Converting tracking data into segmentation data at minimal cost is highly practical, addressing the scarcity of annotations in remote sensing video segmentation.
The strategy of alternately optimizing the new and old decoders is highly instructive: it preserves pre-trained knowledge while introducing new capabilities.
The center-crop and upsampling inference pipeline is simple yet effective, providing plug-and-play improvements for all SAM variants.

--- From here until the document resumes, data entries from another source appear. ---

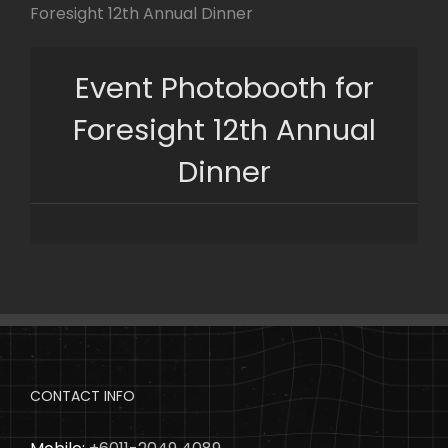
Skip
Foresight 12th Annual Dinner
to
content
Event Photobooth for
Foresight 12th Annual
Dinner
CONTACT INFO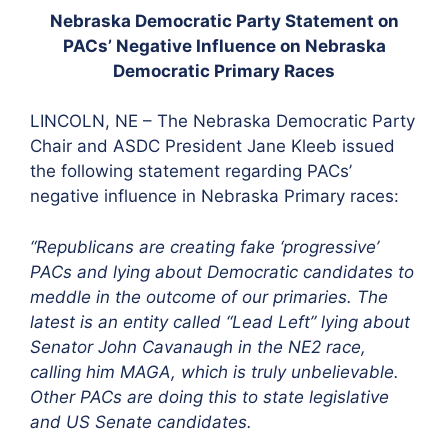
Nebraska Democratic Party Statement on
PACs’ Negative Influence on Nebraska
Democratic Primary Races
LINCOLN, NE – The Nebraska Democratic Party
Chair and ASDC President Jane Kleeb issued
the following statement regarding PACs’
negative influence in Nebraska Primary races:
“Republicans are creating fake ‘progressive’
PACs and lying about Democratic candidates to
meddle in the outcome of our primaries. The
latest is an entity called “Lead Left” lying about
Senator John Cavanaugh in the NE2 race,
calling him MAGA, which is truly unbelievable.
Other PACs are doing this to state legislative
and US Senate candidates.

Limitations & Future Work¶

Training is only performed on the SAT-MTB dataset (249 videos), which has a limited data scale.
Vehicle objects cannot be effectively processed due to extremely small sizes (around 10 pixels).
When object features are highly ambiguous (e.g., where manual annotations infer shapes based on prior knowledge), the model struggles to achieve human-level performance.
Future work can consider combining the video propagation capabilities of SAM2 to achieve semi-automatic video segmentation.

Relationship to SAM/HQ-SAM: ROS-SAM adds LoRA domain adaptation and an alternating training strategy on top of HQ-SAM.
Remote Sensing + Foundation Model Trend: Fine-tuning foundation models with LoRA/Adapter to adapt to remote sensing is a current research hotspot; ROS-SAM validates the effectiveness of LoRA on target Q/V matrices.
Insights: For any scenario fine-tuning a foundation model while striving to maintain its generalization ability, "frozen backbone + LoRA + alternating optimization" serves as a universal template.

Rating¶

⭐⭐⭐⭐

Solid engineering design with each module thoroughly validated by ablation experiments. The inference pipeline and alternating optimization strategy hold independent reference value. The primary limitation is the relatively small dataset and restricted scenario, with the core idea being an incremental integration of fine-tuning techniques on SAM/HQ-SAM.